## AIM OF THE TASK
Omit the images. Reproduce each line of the records exactly as it appears.

## DATA FOR PROCESSING
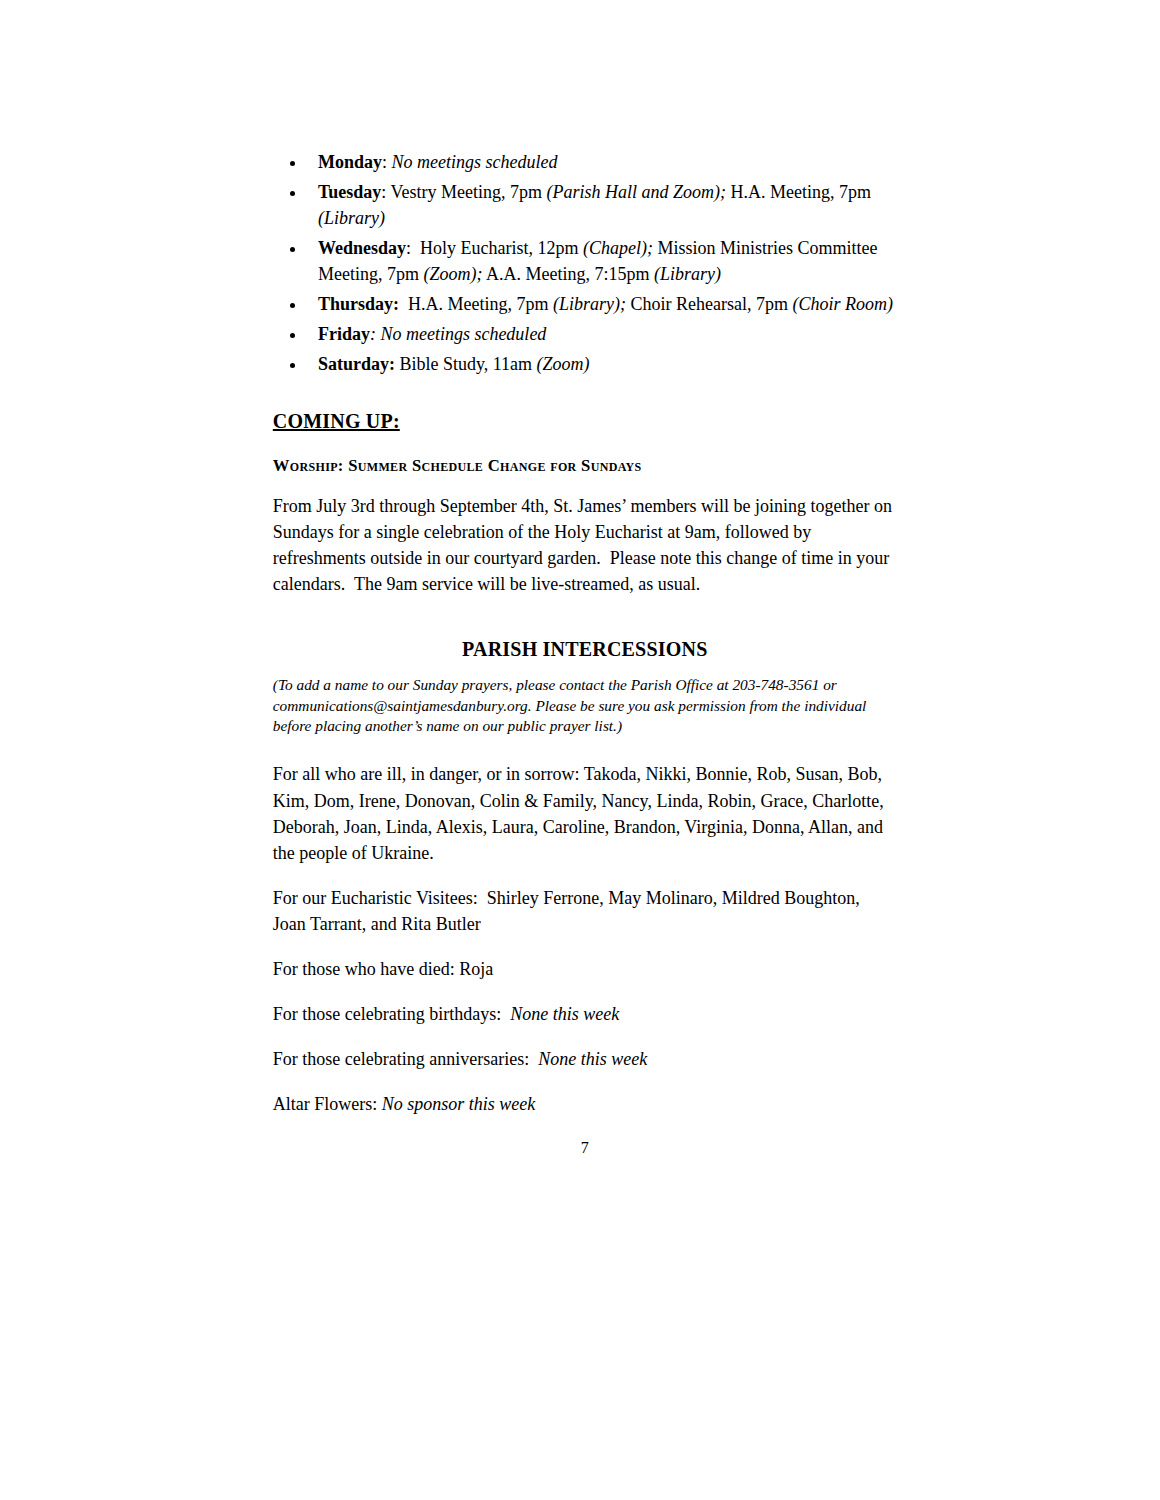Monday: No meetings scheduled
Tuesday: Vestry Meeting, 7pm (Parish Hall and Zoom); H.A. Meeting, 7pm (Library)
Wednesday: Holy Eucharist, 12pm (Chapel); Mission Ministries Committee Meeting, 7pm (Zoom); A.A. Meeting, 7:15pm (Library)
Thursday: H.A. Meeting, 7pm (Library); Choir Rehearsal, 7pm (Choir Room)
Friday: No meetings scheduled
Saturday: Bible Study, 11am (Zoom)
COMING UP:
Worship: Summer Schedule Change for Sundays
From July 3rd through September 4th, St. James’ members will be joining together on Sundays for a single celebration of the Holy Eucharist at 9am, followed by refreshments outside in our courtyard garden. Please note this change of time in your calendars. The 9am service will be live-streamed, as usual.
PARISH INTERCESSIONS
(To add a name to our Sunday prayers, please contact the Parish Office at 203-748-3561 or communications@saintjamesdanbury.org. Please be sure you ask permission from the individual before placing another’s name on our public prayer list.)
For all who are ill, in danger, or in sorrow: Takoda, Nikki, Bonnie, Rob, Susan, Bob, Kim, Dom, Irene, Donovan, Colin & Family, Nancy, Linda, Robin, Grace, Charlotte, Deborah, Joan, Linda, Alexis, Laura, Caroline, Brandon, Virginia, Donna, Allan, and the people of Ukraine.
For our Eucharistic Visitees: Shirley Ferrone, May Molinaro, Mildred Boughton, Joan Tarrant, and Rita Butler
For those who have died: Roja
For those celebrating birthdays: None this week
For those celebrating anniversaries: None this week
Altar Flowers: No sponsor this week
7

## EXPECTED ANSWER
Monday: No meetings scheduled
Tuesday: Vestry Meeting, 7pm (Parish Hall and Zoom); H.A. Meeting, 7pm (Library)
Wednesday: Holy Eucharist, 12pm (Chapel); Mission Ministries Committee Meeting, 7pm (Zoom); A.A. Meeting, 7:15pm (Library)
Thursday: H.A. Meeting, 7pm (Library); Choir Rehearsal, 7pm (Choir Room)
Friday: No meetings scheduled
Saturday: Bible Study, 11am (Zoom)
COMING UP:
Worship: Summer Schedule Change for Sundays
From July 3rd through September 4th, St. James’ members will be joining together on Sundays for a single celebration of the Holy Eucharist at 9am, followed by refreshments outside in our courtyard garden. Please note this change of time in your calendars. The 9am service will be live-streamed, as usual.
PARISH INTERCESSIONS
(To add a name to our Sunday prayers, please contact the Parish Office at 203-748-3561 or communications@saintjamesdanbury.org. Please be sure you ask permission from the individual before placing another’s name on our public prayer list.)
For all who are ill, in danger, or in sorrow: Takoda, Nikki, Bonnie, Rob, Susan, Bob, Kim, Dom, Irene, Donovan, Colin & Family, Nancy, Linda, Robin, Grace, Charlotte, Deborah, Joan, Linda, Alexis, Laura, Caroline, Brandon, Virginia, Donna, Allan, and the people of Ukraine.
For our Eucharistic Visitees: Shirley Ferrone, May Molinaro, Mildred Boughton, Joan Tarrant, and Rita Butler
For those who have died: Roja
For those celebrating birthdays: None this week
For those celebrating anniversaries: None this week
Altar Flowers: No sponsor this week
7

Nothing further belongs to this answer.